Letters / On “From Minneapolis to Jerusalem”
The Fall 2021 issue of Jewish Currents featured an excellent article by Hannah Black, “From Minneapolis to Jerusalem: On Black-Palestinian Solidarity.” Readers who want to dig deeper into the subject would do well to consult historian Michael R. Fischbach’s two-volume study, Black Power and Palestine: Transnational Countries of Color and The Movement and the Middle East: How the Arab-Israeli Conflict Divided the American Left.
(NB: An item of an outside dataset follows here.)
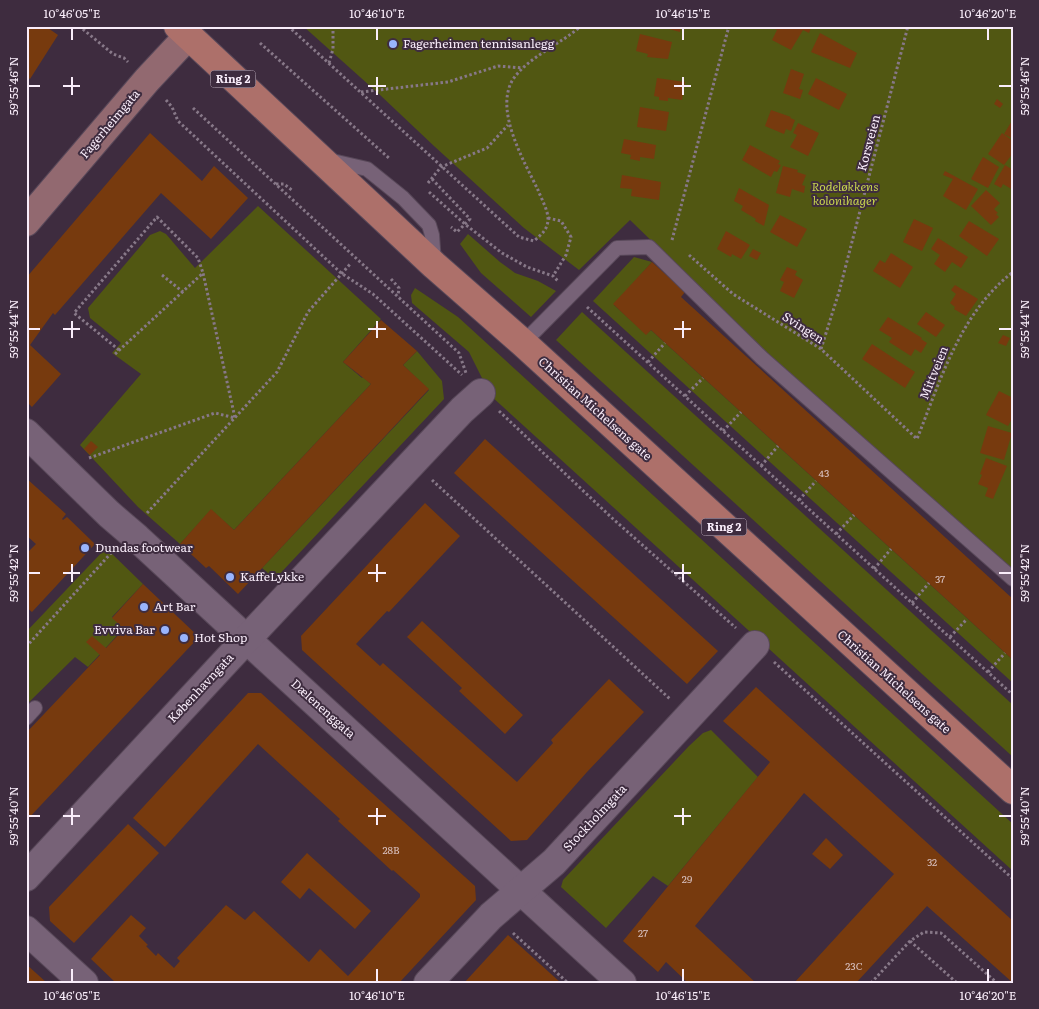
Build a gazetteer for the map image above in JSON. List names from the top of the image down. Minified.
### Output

Fischbach offers a corrective to Black’s discussion of the 1979 firing of Andrew Young, the civil rights veteran and first African American US ambassador to the United Nations. Black credits Young for his “bravery in breaking with national policy” by meeting with a representative of the Palestine Liberation Organization (PLO) at a time when the US government, in compliance with an Israeli request, had an official policy of refusing any contact with the PLO. What Black’s account doesn’t mention is that Young—who was about to assume the rotating position of UN Security Council president—met surreptitiously with a PLO representative in order to head off a PLO attempt to introduce a Palestinian statehood resolution before the council.
It’s dubious whether Young was attempting to assert a “black foreign policy,” as Black claims. He was actually carrying out the Carter administration’s instructions to prevent an airing of the resolution, which was on deck to be introduced by the Kuwaiti representative. It is certainly to Young’s credit that, when he was forced out, he openly declared his opposition to the absurd policy of not talking to the PLO—but a more complex picture emerges when Young’s motivations are taken into account.
At the same time, Fischbach provides important context to illustrate the double standard that is applied to Black officials who take a stand on Palestine. It’s significant that the US ambassador to Austria, Milton Wolf, a prominent Jewish industrialist, had met three times previously with the PLO and was not forced to resign, as Young had been. This fact is also missing from Black’s discussion of the Young affair, but it’s as pertinent today as it was in the 1970s.